Treatment and Control
Primary treatment of GI ulceration is directed at the underlying cause. Supportive care may be required to correct metabolic derangements and can include fluid therapy. Medication directed at the ulcer itself reduces gastric acidity, prevents further destruction of GI mucosa, and promotes ulcer healing. In general, antiulcerative therapy should be continued for 6–8 wk.
Gastric acid production is stimulated by histamine (most potent), gastrin, and acetylcholine. Drugs that decrease acid secretion help protect damaged GI mucosa. Histamine-2 receptor blockers (eg, cimetidine, famotidine) promote mucosal healing, and some agents also act as prokinetics (eg, ranitidine). While no drug has been found to be clinically more efficacious that another, famotidine (0.5–1, mg/kg, PO, SC, or IV, bid) is more potent in reducing gastric pH than cimetidine (10 mg/kg, PO, IM, or IV, tid) or ranitidine (dogs: 2 mg/kg, PO or IV, tid; cats 2.5 mg/kg, IV, bid, or 3.5 mg/kg, PO, bid). Proton pump inhibitors (eg, omeprazole 0.5–1 mg/kg, PO, sid) are useful for more severe ulcers, because they are more potent inhibitors of gastric acid secretion. Use of the proton pump inhibitor pantoprazole (0.5–1 mg/kg, IV, sid) has been reported in dogs and cats. Prophylactic use of H2-blockers and proton pump inhibitors may not decrease the risk of GI ulceration in animals predisposed to ulcer formation.
Cytoprotective agents include antacids and sucralfate. Antacids are weak bases that neutralize gastric acid within the stomach lumen; they may also promote gastric prostaglandin production. Aluminum- or magnesium-containing antacids are considered the most effective with the fewest adverse effects, although they can lead to constipation. Rebound gastric acidity often occurs because of their short half-life. For this reason, antacids are no longer routinely used. Sucralfate (dogs: 0.5–1 g, PO, bid-tid; cats: 0.25 g, PO, bid-tid) is a polyaluminum sucrose sulfate that binds to areas of eroded or ulcerated GI mucosa. Because it inhibits absorption, it should not be given within 2 hr of food or other drugs. The prostaglandin E2 analog, misoprostol, is used to help prevent NSAID-associated ulcer formulation but does not assist in mucosal healing or decrease acid secretion.
Prophylactic use of antibiotics can be considered in cases of major GI mucosal barrier disruption or shock, or when clinicopathologic signs, including fever, hematochezia, leukopenia, and neutrophilia, suggest bacterial translocation. A β-lactam (eg, ampicillin 22 mg/kg, IV, tid-qid) is first-line antibiotic therapy, with additional gram-negative coverage if necessary.

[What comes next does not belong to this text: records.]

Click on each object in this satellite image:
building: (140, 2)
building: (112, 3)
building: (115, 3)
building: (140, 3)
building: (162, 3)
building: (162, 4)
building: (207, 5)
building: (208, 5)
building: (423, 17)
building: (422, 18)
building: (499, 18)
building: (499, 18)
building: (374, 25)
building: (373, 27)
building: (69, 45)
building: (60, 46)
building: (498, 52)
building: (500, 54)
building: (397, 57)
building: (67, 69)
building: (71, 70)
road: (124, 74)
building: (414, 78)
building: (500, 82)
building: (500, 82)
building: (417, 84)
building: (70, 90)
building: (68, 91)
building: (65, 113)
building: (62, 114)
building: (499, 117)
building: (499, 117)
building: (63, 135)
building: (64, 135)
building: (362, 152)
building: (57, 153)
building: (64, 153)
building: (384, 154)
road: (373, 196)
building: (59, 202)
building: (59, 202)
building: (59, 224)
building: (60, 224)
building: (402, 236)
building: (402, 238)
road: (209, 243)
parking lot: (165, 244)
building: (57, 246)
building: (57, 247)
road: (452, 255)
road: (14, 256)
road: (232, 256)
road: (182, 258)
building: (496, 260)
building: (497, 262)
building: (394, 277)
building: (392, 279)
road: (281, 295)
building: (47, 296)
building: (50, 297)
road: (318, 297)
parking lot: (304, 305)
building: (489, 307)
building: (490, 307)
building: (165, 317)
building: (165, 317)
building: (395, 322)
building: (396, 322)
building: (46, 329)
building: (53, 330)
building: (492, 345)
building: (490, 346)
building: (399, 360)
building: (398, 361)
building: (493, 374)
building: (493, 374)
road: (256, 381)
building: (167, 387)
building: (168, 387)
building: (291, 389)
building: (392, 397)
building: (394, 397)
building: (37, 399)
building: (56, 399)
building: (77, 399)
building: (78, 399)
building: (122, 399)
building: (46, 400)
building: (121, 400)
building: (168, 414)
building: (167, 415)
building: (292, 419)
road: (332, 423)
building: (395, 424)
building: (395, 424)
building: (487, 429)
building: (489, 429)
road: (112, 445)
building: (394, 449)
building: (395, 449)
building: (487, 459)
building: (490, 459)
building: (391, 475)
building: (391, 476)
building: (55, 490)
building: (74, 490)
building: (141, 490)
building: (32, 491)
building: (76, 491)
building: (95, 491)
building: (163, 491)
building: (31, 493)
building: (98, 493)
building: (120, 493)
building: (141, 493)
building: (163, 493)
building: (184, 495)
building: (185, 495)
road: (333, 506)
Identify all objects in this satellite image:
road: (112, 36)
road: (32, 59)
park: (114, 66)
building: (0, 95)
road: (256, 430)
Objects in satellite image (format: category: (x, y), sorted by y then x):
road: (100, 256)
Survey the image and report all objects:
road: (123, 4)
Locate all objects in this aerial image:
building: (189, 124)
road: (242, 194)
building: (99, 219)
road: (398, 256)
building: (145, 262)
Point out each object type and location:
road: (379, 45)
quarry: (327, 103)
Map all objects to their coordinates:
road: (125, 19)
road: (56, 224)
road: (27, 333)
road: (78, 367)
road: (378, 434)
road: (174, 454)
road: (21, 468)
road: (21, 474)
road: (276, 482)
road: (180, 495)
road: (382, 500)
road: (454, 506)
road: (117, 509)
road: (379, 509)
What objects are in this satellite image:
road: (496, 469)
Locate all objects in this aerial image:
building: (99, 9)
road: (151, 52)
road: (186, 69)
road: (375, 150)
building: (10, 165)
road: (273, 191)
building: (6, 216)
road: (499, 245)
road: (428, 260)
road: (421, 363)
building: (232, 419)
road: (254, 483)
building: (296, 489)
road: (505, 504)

The prognosis for GI ulceration in dogs is favorable when underlying cause can be treated or removed, ulceration is mild, or the condition is rapidly diagnosed and treated. Ulceration associated with severe or end-stage conditions (eg, hepatic insufficiency) is difficult to control. Mortality rates associated with GI perforation range up to 70%.
GI ulceration in cats is often related to neoplasia. Intensive care frequently is needed because of the high prevalence of marked hemorrhage. In one report, median survival of cats with gastric ulceration treated with surgery and palliative cure ranged from 12–15 mo. Cats with GI ulceration secondary to a non-neoplastic disease have less severe clinical disease and a good prognosis.